Draft National Education Policy, 2019

It is based on the report submitted by K. Kasturirangan Committee. The committee was setup in 2017 by Ministry of Human Resource Development to analyze and examine a humungous volume of suggestions, inputs, reports, and outcome documents that preceded its own efforts and come out with a policy that would stand relevant for atleast 20 years.

Basic features of the draft policy are as follows:

  • Early Childhood Care and Education: The draft Policy recommends developing a two-part curriculum for early childhood care and education. This will consist of: (i) guidelines for up to three-year-old children (for parents and teachers), and (ii) educational framework for three to eight-year-old children. This would be implemented by improving and expanding the anganwadi system and co-locating anganwadis with primary schools.
  • RTE Act, 2009: The coverage of the act would be extended and children between age group 3 to 18 would be covered. To promote age-appropriate learning levels, it recommends to review and if possible to do away with no-detention policy.
  • Curriculum Framework: The current structure of school education must be restructured on the basis of the development needs of students. This would consist of a 5-3-3-4 design comprising: (i) five years of foundational stage (three years of pre-primary school and classes one and two), (ii) three years of preparatory stage (classes three to five), (iii) three years of middle stage (classes six to eight), and (iv) four years of secondary stage (classes nine to 12).
  • School Infrastructure: It recommends doing away with small schools and merging them to create school complexes. It will house all neighboring public schools and conduct classes from pre-primary till class eight.
  • Teacher Management: It recommended for improving quality of teaching, a teacher must be trained and for that a 4 year integrated B.Ed. course would replace the current B.Ed. course. Also a teacher must be stationed in a school complex for atleast 5 to 7 years.
  • Regulatory Body: The Committee noted that the current higher education system has multiple regulators with overlapping mandates. This reduces the autonomy of higher educational institutions and creates an environment of dependency and centralised decision making. Therefore, it proposes setting up the National Higher Education Regulatory Authority (NHERA).
  • Other prominent features include – teaching hinterland students in regional languages, promoting technology in education at all levels, spending atleast 6% of the budget on education etc.
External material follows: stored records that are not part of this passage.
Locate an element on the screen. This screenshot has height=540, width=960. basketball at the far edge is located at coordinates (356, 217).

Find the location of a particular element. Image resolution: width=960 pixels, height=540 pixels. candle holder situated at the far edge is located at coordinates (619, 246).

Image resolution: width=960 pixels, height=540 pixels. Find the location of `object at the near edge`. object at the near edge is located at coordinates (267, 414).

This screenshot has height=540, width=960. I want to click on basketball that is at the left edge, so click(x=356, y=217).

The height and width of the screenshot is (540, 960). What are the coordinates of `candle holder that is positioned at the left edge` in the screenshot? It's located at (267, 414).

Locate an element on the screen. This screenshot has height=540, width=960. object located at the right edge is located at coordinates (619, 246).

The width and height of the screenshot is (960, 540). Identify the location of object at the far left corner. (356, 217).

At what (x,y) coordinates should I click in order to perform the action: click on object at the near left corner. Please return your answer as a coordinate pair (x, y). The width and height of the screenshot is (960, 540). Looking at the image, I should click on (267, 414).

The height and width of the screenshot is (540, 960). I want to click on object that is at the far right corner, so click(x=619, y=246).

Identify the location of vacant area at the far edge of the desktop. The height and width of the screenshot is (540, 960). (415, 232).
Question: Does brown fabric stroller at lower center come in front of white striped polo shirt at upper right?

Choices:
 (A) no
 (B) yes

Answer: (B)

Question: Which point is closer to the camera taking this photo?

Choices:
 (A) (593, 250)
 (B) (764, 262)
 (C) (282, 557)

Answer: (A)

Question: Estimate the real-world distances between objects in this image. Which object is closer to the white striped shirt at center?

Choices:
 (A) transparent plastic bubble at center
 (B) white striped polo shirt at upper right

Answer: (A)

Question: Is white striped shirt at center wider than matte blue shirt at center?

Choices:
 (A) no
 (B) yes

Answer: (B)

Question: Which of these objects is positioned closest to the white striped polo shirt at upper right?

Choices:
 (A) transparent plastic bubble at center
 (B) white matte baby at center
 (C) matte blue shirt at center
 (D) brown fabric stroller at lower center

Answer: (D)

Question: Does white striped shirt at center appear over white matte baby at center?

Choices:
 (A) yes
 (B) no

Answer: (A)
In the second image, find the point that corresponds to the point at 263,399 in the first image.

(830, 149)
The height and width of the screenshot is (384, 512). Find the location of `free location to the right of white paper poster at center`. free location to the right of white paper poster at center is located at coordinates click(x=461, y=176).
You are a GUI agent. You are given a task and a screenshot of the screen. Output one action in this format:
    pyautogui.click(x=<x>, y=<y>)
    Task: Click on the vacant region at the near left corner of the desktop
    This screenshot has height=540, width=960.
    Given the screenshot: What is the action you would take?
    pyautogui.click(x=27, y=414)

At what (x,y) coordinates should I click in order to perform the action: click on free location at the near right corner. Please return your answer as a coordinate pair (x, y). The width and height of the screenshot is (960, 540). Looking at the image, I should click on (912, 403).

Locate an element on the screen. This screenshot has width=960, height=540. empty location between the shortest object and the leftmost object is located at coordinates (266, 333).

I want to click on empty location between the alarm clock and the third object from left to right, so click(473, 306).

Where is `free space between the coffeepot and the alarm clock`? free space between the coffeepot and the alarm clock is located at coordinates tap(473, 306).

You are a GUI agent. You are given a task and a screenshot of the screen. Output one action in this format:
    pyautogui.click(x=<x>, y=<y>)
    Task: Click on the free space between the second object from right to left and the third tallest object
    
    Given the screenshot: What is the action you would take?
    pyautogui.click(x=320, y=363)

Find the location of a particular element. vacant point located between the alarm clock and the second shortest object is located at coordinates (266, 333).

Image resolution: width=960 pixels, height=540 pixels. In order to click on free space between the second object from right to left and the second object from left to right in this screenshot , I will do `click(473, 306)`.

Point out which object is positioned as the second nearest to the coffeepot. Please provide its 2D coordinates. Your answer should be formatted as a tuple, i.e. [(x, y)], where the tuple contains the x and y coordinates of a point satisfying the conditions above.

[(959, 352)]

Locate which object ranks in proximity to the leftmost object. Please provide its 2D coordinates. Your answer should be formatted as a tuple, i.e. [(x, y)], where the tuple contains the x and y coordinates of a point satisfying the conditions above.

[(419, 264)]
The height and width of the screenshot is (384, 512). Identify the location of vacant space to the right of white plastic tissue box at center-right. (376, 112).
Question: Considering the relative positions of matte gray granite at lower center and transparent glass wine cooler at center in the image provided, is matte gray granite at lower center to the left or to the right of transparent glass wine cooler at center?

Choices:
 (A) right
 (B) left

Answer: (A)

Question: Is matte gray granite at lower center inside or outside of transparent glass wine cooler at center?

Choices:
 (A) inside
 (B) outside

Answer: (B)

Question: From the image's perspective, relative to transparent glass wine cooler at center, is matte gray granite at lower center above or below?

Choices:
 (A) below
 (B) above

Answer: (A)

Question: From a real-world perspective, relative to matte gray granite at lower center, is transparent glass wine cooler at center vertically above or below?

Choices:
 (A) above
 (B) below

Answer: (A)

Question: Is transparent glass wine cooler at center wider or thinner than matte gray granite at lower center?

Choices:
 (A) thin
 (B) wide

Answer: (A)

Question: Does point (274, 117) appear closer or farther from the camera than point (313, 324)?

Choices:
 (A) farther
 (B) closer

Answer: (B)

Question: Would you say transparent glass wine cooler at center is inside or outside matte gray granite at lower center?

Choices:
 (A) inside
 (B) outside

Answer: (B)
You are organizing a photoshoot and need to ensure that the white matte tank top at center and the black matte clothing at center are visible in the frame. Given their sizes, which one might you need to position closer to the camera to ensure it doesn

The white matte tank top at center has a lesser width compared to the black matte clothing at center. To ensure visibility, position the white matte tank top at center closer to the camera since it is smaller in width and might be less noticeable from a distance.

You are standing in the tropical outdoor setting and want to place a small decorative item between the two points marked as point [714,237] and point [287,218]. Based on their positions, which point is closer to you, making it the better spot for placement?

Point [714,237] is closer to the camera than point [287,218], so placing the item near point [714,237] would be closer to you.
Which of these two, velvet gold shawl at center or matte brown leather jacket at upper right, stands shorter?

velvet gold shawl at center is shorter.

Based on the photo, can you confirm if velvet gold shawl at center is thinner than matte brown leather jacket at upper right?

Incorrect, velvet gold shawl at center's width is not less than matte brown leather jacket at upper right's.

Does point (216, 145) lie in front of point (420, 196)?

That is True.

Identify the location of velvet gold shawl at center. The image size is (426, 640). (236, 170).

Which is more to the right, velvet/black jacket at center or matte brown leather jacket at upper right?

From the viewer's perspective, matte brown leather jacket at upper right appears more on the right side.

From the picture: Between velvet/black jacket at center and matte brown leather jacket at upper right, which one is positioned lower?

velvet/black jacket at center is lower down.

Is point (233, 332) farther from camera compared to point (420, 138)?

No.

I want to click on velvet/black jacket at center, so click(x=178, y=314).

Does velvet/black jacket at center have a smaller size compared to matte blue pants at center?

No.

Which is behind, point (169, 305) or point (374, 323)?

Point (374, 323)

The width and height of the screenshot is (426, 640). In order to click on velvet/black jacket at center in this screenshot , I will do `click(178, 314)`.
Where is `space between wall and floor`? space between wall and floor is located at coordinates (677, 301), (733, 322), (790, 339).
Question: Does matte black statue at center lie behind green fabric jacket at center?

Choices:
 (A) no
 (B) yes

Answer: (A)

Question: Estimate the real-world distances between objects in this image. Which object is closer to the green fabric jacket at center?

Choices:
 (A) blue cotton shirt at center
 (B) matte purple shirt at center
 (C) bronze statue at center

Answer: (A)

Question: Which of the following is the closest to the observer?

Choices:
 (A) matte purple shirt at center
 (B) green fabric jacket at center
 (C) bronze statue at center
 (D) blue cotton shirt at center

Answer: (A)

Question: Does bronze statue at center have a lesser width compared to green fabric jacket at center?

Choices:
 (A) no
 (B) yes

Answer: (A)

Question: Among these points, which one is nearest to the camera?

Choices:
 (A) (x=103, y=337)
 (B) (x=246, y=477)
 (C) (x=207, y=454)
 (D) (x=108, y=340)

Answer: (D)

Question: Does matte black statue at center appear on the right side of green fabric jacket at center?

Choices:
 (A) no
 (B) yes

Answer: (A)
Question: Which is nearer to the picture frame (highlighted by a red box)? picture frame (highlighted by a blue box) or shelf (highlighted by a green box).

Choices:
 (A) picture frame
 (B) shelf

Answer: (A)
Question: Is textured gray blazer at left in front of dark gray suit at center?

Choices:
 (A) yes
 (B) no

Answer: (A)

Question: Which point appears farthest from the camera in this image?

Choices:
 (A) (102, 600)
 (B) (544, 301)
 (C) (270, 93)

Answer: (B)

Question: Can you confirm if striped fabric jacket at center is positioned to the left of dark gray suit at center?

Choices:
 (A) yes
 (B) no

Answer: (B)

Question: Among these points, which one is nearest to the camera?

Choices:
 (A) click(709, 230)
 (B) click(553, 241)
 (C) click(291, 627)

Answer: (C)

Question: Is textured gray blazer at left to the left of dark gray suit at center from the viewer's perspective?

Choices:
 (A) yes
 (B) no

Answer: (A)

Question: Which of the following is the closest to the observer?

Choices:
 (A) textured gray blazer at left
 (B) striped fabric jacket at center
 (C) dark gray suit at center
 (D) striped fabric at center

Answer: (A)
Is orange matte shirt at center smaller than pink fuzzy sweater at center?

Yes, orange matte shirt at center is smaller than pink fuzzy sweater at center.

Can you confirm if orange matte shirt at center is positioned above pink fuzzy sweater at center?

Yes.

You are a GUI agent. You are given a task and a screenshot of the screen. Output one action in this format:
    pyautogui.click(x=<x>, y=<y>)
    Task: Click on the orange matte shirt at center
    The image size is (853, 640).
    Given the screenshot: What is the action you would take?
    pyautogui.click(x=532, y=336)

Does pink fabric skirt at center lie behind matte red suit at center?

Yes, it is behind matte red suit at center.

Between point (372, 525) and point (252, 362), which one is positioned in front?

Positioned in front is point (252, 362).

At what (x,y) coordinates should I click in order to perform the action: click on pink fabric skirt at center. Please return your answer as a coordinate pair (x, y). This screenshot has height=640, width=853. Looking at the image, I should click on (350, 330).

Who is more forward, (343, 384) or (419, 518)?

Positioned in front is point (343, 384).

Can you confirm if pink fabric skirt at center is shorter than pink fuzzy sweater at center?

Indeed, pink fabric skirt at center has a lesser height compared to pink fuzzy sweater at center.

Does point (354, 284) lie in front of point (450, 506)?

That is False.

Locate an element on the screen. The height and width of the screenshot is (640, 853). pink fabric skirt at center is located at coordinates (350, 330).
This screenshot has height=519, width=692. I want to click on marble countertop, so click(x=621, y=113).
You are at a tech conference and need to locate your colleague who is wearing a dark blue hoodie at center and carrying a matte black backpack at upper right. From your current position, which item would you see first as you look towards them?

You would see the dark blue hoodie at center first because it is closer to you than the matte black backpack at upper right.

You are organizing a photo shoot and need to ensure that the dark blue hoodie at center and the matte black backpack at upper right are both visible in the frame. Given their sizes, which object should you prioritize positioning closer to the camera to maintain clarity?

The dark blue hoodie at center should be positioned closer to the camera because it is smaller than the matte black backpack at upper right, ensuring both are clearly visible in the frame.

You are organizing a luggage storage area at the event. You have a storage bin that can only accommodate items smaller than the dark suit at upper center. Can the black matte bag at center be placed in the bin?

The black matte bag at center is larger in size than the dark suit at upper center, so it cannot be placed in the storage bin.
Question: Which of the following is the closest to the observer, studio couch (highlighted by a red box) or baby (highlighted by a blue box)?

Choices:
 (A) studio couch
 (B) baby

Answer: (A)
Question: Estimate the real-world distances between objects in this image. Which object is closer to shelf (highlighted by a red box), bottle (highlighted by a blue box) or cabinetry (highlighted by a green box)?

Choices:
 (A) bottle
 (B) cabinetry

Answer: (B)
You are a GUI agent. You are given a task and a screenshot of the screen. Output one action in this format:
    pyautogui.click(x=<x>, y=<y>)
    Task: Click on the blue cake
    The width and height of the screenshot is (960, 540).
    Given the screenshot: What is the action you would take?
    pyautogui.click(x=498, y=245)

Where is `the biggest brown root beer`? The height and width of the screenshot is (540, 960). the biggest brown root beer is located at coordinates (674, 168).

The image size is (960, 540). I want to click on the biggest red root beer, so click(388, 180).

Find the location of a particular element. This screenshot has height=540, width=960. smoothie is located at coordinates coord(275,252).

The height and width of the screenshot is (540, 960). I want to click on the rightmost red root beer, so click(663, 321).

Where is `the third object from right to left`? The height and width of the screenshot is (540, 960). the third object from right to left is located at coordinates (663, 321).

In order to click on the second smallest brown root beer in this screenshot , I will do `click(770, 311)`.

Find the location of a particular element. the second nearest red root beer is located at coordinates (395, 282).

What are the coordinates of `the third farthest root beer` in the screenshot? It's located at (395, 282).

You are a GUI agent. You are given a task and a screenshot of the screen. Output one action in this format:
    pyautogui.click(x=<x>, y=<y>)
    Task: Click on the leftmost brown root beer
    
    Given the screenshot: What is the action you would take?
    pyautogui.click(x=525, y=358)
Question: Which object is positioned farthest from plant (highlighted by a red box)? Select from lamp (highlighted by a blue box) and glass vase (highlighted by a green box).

Annual Status of Education Report, ASER 2019

  • ASER 2019 survey is conducted in 26 districts across 24 states in India and the findings of the report are released in January, 2020. It is done by a Non-governmental Organisation Pratham since 2005 on annual basis.
  • ASER Report 2019 argues that a focus on cognitive skills rather than subject learning in the early years can make a big difference to basic literacy and numeracy abilities.
  • Tests included sorting images by colour and size, recognising patterns, fitting together a four-piece animal puzzle — as well as simple literacy and numeracy tests.

Outcomes

  • Of those children who could correctly do all three cognitive tasks, 52% could read words, and 63% could solve the addition problem.
  • Only 16% of children in Class 1 in 26 surveyed rural districts can read text at the prescribed level, while almost 40% cannot even recognise letters.
  • Only 41% of these children could recognise two digit numbers.
  • Many Indian parents choose government schools for girls in the age group of 4 to 8 years while they favour private schools for boys.
  • At least 25% of school children in the four-eight age groups do not have age-appropriate cognitive and numeracy skills, making for a massive learning deficit at a very early stage.
  • More than 90% of children in the 4-8 age groups are enrolled in some type of educational institution. This proportion increases with age, from 91.3% of all 4-year-olds to 99.5% of all 8-year-olds in sampled districts.
  • Children from less advantaged homes are disproportionately affected. Although almost half of all 4-year-olds and more than a quarter of all 5-year-olds are enrolled in anganwadis, these children have far lower levels of cognitive skill and foundational ability than their counterparts in private LKG/UKG classes.
  • Overall, 41.7% of children in class I are of the RTE-mandated age.
  • Gender gap in schooling: Parents choose government schools for girl students in the age group of 4 to 8 years while for boys, they prefer private schools – among 4-5-year-old children, 56.8 per cent girls and 50.4 per cent boys are enrolled in government schools or pre-schools, while 43.2 per cent girls and 49.6 per cent boys are enrolled in private pre-schools or schools.

Issues

  • Prominent aspects regarding education of PwDs have been left unaddressed like how would the teachers, who’ll be teaching these kids must be trained or specifying the qualifications needed.
  • Though it emphasizes on enhancing expenditure on education but doesn’t list out ways to do so.
  • The government must overcome the follies by making necessary changes in the policy before it is approved to make it more effective.